We must keep in mind that religion never has an absolute beginning. Every beginning is only a point in the history that owes its existence to events still farther in the past. With this in mind, we must expand our knowledge of a tradition as far back as the historical testimonies including archaeology allow us to do, without stopping at an arbitrary point in time. Interdisciplinary and cross-cultural research, aided by linguistics, archaeology, and prehistoric and historic data, provides a view of both the sacred and secular life of Indo-European times. Fundamentally a linguistic construct, Indo-European has also been used for research in the fields of anthropology, history, comparative religion, and mythology.
Tracing the Indo-Iranian concepts of the nature and constitution of man, with special reference to the doctrine of the Soul and its transmigration, also alluded to by the Old Europeans and the Indo-Europeans, has helped me to demonstrate how profound the physical, ethical, spiritual, and to some degree, psychological ideals were in these thought-systems, which are preserved in the Vedic and Zoroastrian scriptures.
I have highlighted that cultural identities, which form people at any given time, are the culminating result of the interactions of past culture, religion, environment, and language. The historical process through which all the known religious belief systems of the world have evolved provides evidence for a gradual amalgamation and hybridization of ideologies as the result of cultural collisions.
What do you hope to achieve by writing this book?
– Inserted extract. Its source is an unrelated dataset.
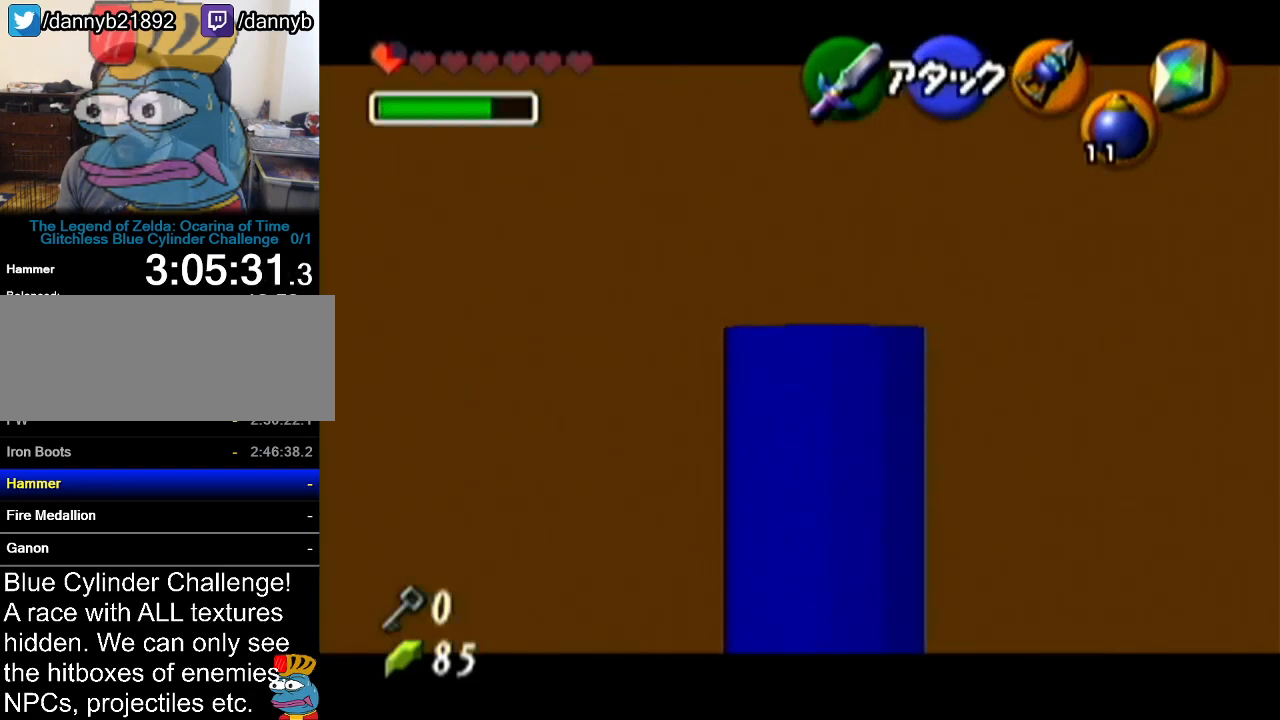
{"buttons": ["Z"], "left_stick": "down", "events": [[17, "left_stick", "down"]]}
As this book demonstrates earliest cultural commonalities, which continue to prevail in the surviving religious traditions and mythological events, I hope to generate enthusiasm for further in-depth research into the Indo-Iranian religion as a system, acknowledging its genetic historical connections with both earlier and subsequent traditions.
I further hope to make it more evident that religion is by nature non-static and that prevalent, worldwide belief in death and rebirth into another existence is the result of the dynamism of religion. The correspondence, and in some instances the identity, of the imagery of the afterlife events as recorded in the Vedas, the Avesta, the Book of the Dead, the Bible, the Qur’ān, the visions of Saint Vīrāf, and Dante perhaps express human concerns that arise from human fears and hopes. However different the expectations of the afterlife in the various traditions may be, they all convey the same uncertainties and expectations, and they evoke the same kinds of response.